AUFGABENSTELLUNG
Setzen Sie das Interview zur Geschäftslage eines Kunststoffzulieferers der Autoindustrie nach seinem letzten Satz fort.

TEXTAUSZUG

******************************

Wie entwickelten sich in diesem Umfeld die Nachfrage bzw. die Abrufe in den einzelnen Produktbereichen bzw. Marktsegmenten?

 

Peter Bernscher: Dank der bereits geschilderten negativen Einflüsse liegt unser Umsatz mit PKW-Teilen 2021 um etwa 15 Prozent unter den Erwartungen. Besonders betroffen ­davon waren die Bereiche Powertrain ­Solutions, ­Painted Exterior und Unterboden. Bei den Nutzfahrzeugen und auch bei Werkzeugen lagen die Umsätze hingegen im Plan. Ein erfreulicher Gegeneffekt war eine deutliche Umsatzsteigerung im Bereich Smart ­Plastic Applications – hier lagen wir um gut 40 Prozent über unserem Budget. Das untermauert unsere Strategie, im nicht-automotiven Bereich verstärkt Aktivitäten zu setzen. 

 


Sie haben schon in den Raum gestellt, dass unter den aktuellen Umständen die Geschäftsusancen mit der Automobilindustrie überdacht werden sollten. In welche Richtung sollte das gehen?

 

Markus Huemer: Es müsste möglich werden, die tatsächlichen Kosten angemessen an die Kunden weiterzugeben. Wir haben als Kunststoffzulieferer heute nicht einmal eine Materialpreisklausel, wie sie in anderen Branchen üblich ist, und das gefährdet unsere Profitabilität – unsere EBIT-Marge und unser ROCE zeugen davon. Denn wir müssen nicht nur Mengenrückgänge und die Kosten der gestiegenen Volatilität verkraften, sondern zusätzlich und gleichzeitig enorme Kostensteigerungen bei Rohstoffen und Energie. Angesichts unseres hohen Kapitaleinsatzes wird das auf Dauer nicht funktionieren und passt auch nicht ins Bild, wenn allenthalben von Nachhaltigkeit und Ethik in der Wirtschaft gesprochen wird. Unser Ziel ist deshalb eine faire, tragfähige und nachhaltige Verteilung von Kosten und Erträgen. Leider gibt es für weite Teile der Zulieferindustrie aber keine Lobby.

******************************

[Gespeicherte Dateneinträge]
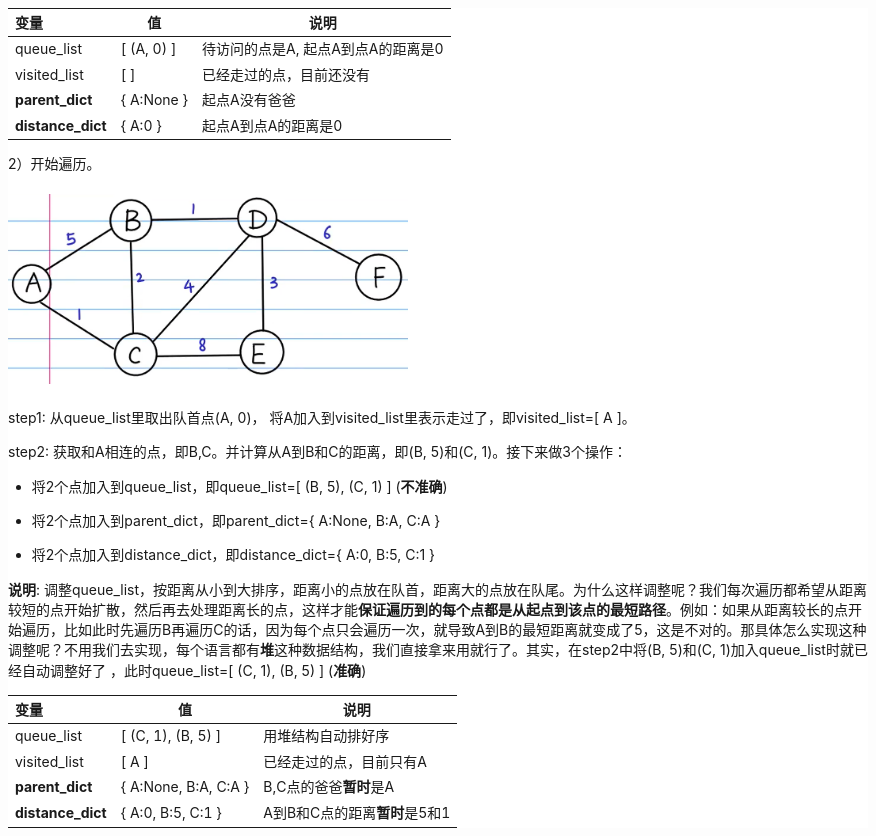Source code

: | 变量          | 值         | 说明                            |
| :------------ | ---------- | --------------------------------|
| queue_list    | [ (A, 0) ] | 待访问的点是A, 起点A到点A的距离是0 |
| visited_list  | [ ]        | 已经走过的点，目前还没有          |
| **parent_dict** | { A:None } | 起点A没有爸爸                    |
| **distance_dict** | { A:0 }    | 起点A到点A的距离是0               |

2）开始遍历。

 <img src="..\pictures\algorithm\weight.png" title="有权图" width="400px" height="200px">

step1: 从queue_list里取出队首点(A, 0)， 将A加入到visited_list里表示走过了，即visited_list=[ A ]。

step2: 获取和A相连的点，即B,C。并计算从A到B和C的距离，即(B, 5)和(C, 1)。接下来做3个操作：

- 将2个点加入到queue_list，即queue_list=[ (B, 5), (C, 1) ] (**不准确**)

- 将2个点加入到parent_dict，即parent_dict={ A:None, B:A, C:A }

- 将2个点加入到distance_dict，即distance_dict={ A:0, B:5, C:1 }

**说明**:   调整queue_list，按距离从小到大排序，距离小的点放在队首，距离大的点放在队尾。为什么这样调整呢？我们每次遍历都希望从距离较短的点开始扩散，然后再去处理距离长的点，这样才能**保证遍历到的每个点都是从起点到该点的最短路径**。例如：如果从距离较长的点开始遍历，比如此时先遍历B再遍历C的话，因为每个点只会遍历一次，就导致A到B的最短距离就变成了5，这是不对的。那具体怎么实现这种调整呢？不用我们去实现，每个语言都有**堆**这种数据结构，我们直接拿来用就行了。其实，在step2中将(B, 5)和(C, 1)加入queue_list时就已经自动调整好了 ，此时queue_list=[ (C, 1), (B, 5) ] (**准确**)

| 变量          | 值         | 说明                            |
| :------------ | ---------- | --------------------------------|
| queue_list    | [ (C, 1), (B, 5) ] | 用堆结构自动排好序 |
| visited_list  | [ A ]      | 已经走过的点，目前只有A |
| **parent_dict** | { A:None, B:A, C:A } | B,C点的爸爸**暂时**是A |
| **distance_dict** | { A:0, B:5, C:1 } | A到B和C点的距离**暂时**是5和1 |
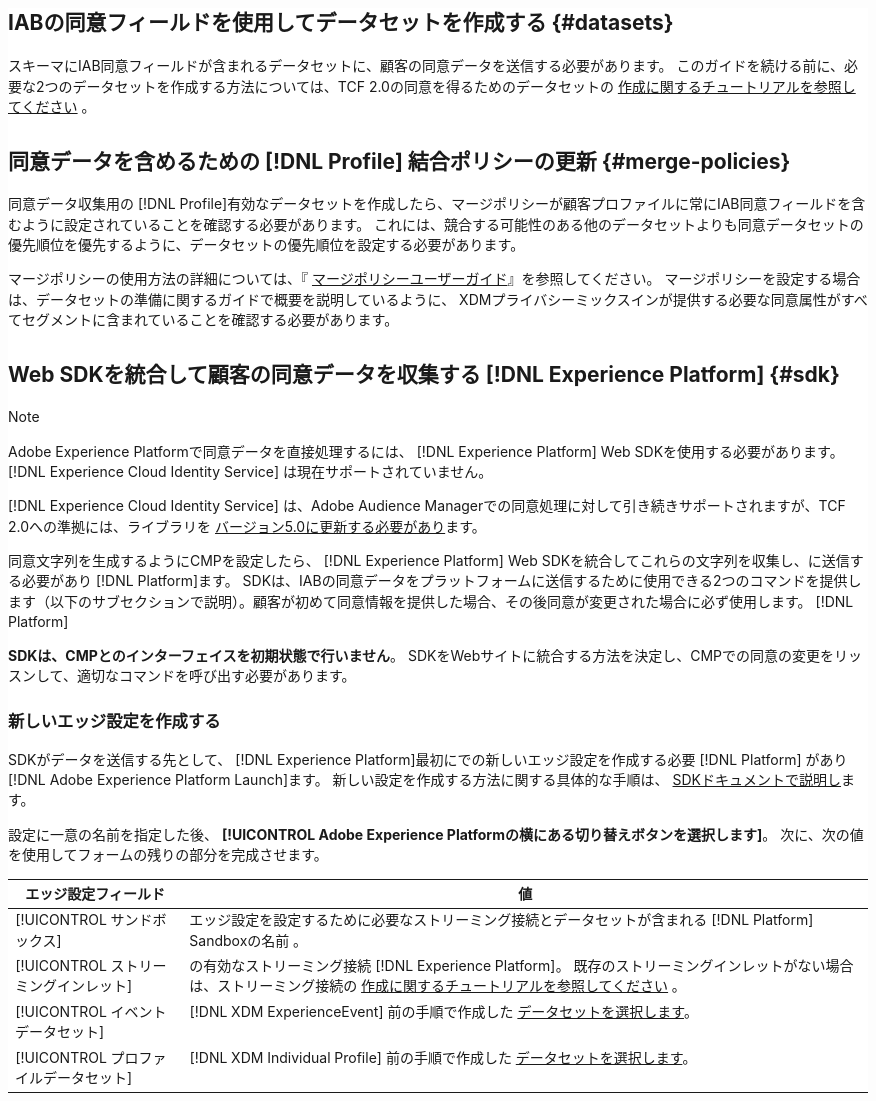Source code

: ## IABの同意フィールドを使用してデータセットを作成する {#datasets}

スキーマにIAB同意フィールドが含まれるデータセットに、顧客の同意データを送信する必要があります。 このガイドを続ける前に、必要な2つのデータセットを作成する方法については、TCF 2.0の同意を得るためのデータセットの [作成に関するチュートリアルを参照してください](./dataset-preparation.md) 。

## 同意データを含めるための [!DNL Profile] 結合ポリシーの更新 {#merge-policies}

同意データ収集用の [!DNL Profile]有効なデータセットを作成したら、マージポリシーが顧客プロファイルに常にIAB同意フィールドを含むように設定されていることを確認する必要があります。 これには、競合する可能性のある他のデータセットよりも同意データセットの優先順位を優先するように、データセットの優先順位を設定する必要があります。

マージポリシーの使用方法の詳細については、『 [マージポリシーユーザーガイド](../../../profile/ui/merge-policies.md)』を参照してください。 マージポリシーを設定する場合は、データセットの準備に関するガイドで概要を説明しているように、 [](./dataset-preparation.md#privacy-mixin)XDMプライバシーミックスインが提供する必要な同意属性がすべてセグメントに含まれていることを確認する必要があります。

## Web SDKを統合して顧客の同意データを収集する [!DNL Experience Platform] {#sdk}

>[!NOTE]
>
>Adobe Experience Platformで同意データを直接処理するには、 [!DNL Experience Platform] Web SDKを使用する必要があります。 [!DNL Experience Cloud Identity Service] は現在サポートされていません。
>
>[!DNL Experience Cloud Identity Service] は、Adobe Audience Managerでの同意処理に対して引き続きサポートされますが、TCF 2.0への準拠には、ライブラリを [バージョン5.0に更新する必要があり](https://github.com/Adobe-Marketing-Cloud/id-service/releases)ます。

同意文字列を生成するようにCMPを設定したら、 [!DNL Experience Platform] Web SDKを統合してこれらの文字列を収集し、に送信する必要があり [!DNL Platform]ます。 SDKは、IABの同意データをプラットフォームに送信するために使用できる2つのコマンドを提供します（以下のサブセクションで説明）。顧客が初めて同意情報を提供した場合、その後同意が変更された場合に必ず使用します。 [!DNL Platform]

**SDKは、CMPとのインターフェイスを初期状態で行いません**。 SDKをWebサイトに統合する方法を決定し、CMPでの同意の変更をリッスンして、適切なコマンドを呼び出す必要があります。

### 新しいエッジ設定を作成する

SDKがデータを送信する先として、 [!DNL Experience Platform]最初にでの新しいエッジ設定を作成する必要 [!DNL Platform] があり [!DNL Adobe Experience Platform Launch]ます。 新しい設定を作成する方法に関する具体的な手順は、 [SDKドキュメントで説明し](../../../edge/fundamentals/edge-configuration.md)ます。

設定に一意の名前を指定した後、 **[!UICONTROL Adobe Experience Platformの横にある切り替えボタンを選択します]**。 次に、次の値を使用してフォームの残りの部分を完成させます。

| エッジ設定フィールド | 値 |
| --- | --- |
| [!UICONTROL サンドボックス] | エッジ設定を設定するために必要なストリーミング接続とデータセットが含まれる [!DNL Platform] Sandboxの名前 [](../../../sandboxes/home.md) 。 |
| [!UICONTROL ストリーミングインレット] | の有効なストリーミング接続 [!DNL Experience Platform]。 既存のストリーミングインレットがない場合は、ストリーミング接続の [作成に関するチュートリアルを参照してください](../../../ingestion/tutorials/create-streaming-connection-ui.md) 。 |
| [!UICONTROL イベントデータセット] | [!DNL XDM ExperienceEvent] 前の手順で作成した [データセットを選択します](#datasets)。 |
| [!UICONTROL プロファイルデータセット] | [!DNL XDM Individual Profile] 前の手順で作成した [データセットを選択します](#datasets)。 |
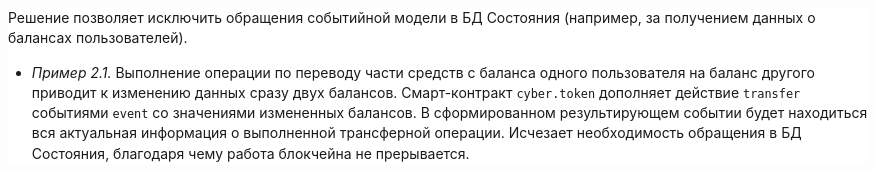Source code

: Решение позволяет исключить обращения событийной модели в БД Состояния (например, за получением данных о балансах пользователей).  

* *Пример 2.1.*  Выполнение операции по переводу части средств с баланса одного пользователя на баланс другого приводит к изменению данных сразу двух балансов. Смарт-контракт `cyber.token` дополняет действие `transfer` событиями `event` со значениями измененных балансов. В сформированном результирующем событии будет находиться вся актуальная информация о выполненной трансферной операции. Исчезает необходимость обращения в БД Состояния, благодаря чему работа блокчейна не прерывается.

******************************

ANTWORTTEIL
 

Peter Bernscher: Die Situation ist einfach neu und für alle Beteiligten ungewohnt: Wenn man sich die Rohstoff- und Energiepreise ansieht, ist die Entwicklung über viele Jahre weitgehend linear und eben verlaufen – und nun sind die Kurven massiv nach oben ausgebrochen. Die Ukraine-Krise wird diese Tendenzen womöglich noch verschärfen, vor allem bei Energie. Ich denke, hier wird man einen neuen ­Modus finden müssen, wie man solche Dinge klärt und miteinander umgeht. Denn das alte Geschäftsmodell passt einfach nicht mehr. Das gilt übrigens nicht nur extern, sondern auch intern. Deshalb haben wir die Bereiche Einkauf und Sales zusammengeführt und damit mehr Sensibilität, Disziplin und Schlagkraft geschaffen.

 


Und wie sieht es mit Konsolidierungen in der Branche – und damit Akquisitionsmöglichkeiten – aus? Krisenzeiten haben für POLYTEC in der Vergangenheit ja immer wieder Potenzial geboten …

 

Markus Huemer: Wie üblich beobachten wir die Lage, im Moment sind aber keine Unternehmen auf dem Markt, die für uns strategisch interessant und zu einem vernünftigen Kaufpreis zu bekommen wären. Nach der Kapazitätsreduktion des Jahres 2020 machen kleinere Akquisitionen in Europa auch strategisch wenig Sinn. ​​​​​​​

 


Wie sehen Sie sich trotz aller ­dieser Widrigkeiten positioniert?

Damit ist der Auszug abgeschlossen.